• **DOCUMENT TEXT**
+ + + +
70. Belonging as I do to a country which is classified
among the under-developed, I can assess the efforts which
the young countries are called upon to make and, above all,
the difficulties of every kind which they must overcome in
order to achieve their full development. I cannot, therefore,
associate myself with a certain view of world public opinion
which, without qualification, lays the responsibility for the
backwardness of developing countries at the door of those
countries alone. Poverty, hunger and ignorance — in a word
the under-development of which we are all aware — are in
fact primarily due to an egoistic conception of economic
relations among nations. And the solution today lies in an
equitable distribution of wealth, technical assistance and
co-operation among Member States.
71. It seems to us that the so-called “developed” world
should give proof of its goodwill by trying to understand
the obstacles which the developing countries have to face,
and above all by inspiring confidence in those countries by
giving them, without political ties, the aid they need to
improve their economic and social situation. Given this
approach, there is hope of achieving real co-operation and
harmonious development in the world.
72. The developing countries must cease to be mere
suppliers of raw materials. Consideration must resolutely be
given to replacing the assistance which they expect from
the developed countries by the establishment, in their own
countries, of processing industries which can ensure great
well-being for the peoples concerned.
+ + + +
• **RECORDED DATA**
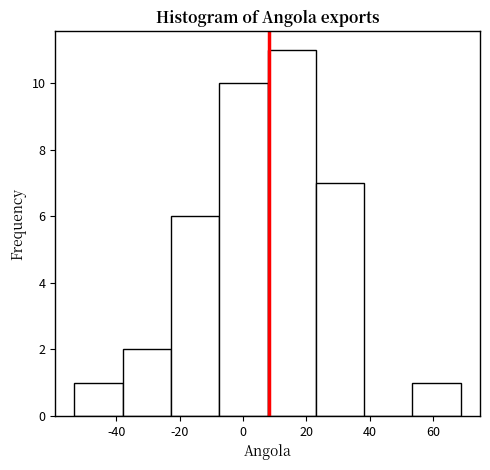

Over which range of the x-axis is the bar tallest?

8 to 24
+ + + +
• **TASKS AND EXERCISES**
1. In one to three sentences, explain why the speaker in the passage on under-development rejects the view that developing countries alone are responsible for their backwardness.
2. According to the passage on under-development, what must the developing countries cease to be?

• **SOLUTIONS BELOW**
1. The speaker belongs to a country classed as under-developed and can therefore judge the efforts these young countries must make and the difficulties they must overcome. The speaker also holds that poverty, hunger and ignorance are primarily due to an egoistic conception of economic relations among nations.

2. Mere suppliers of raw materials.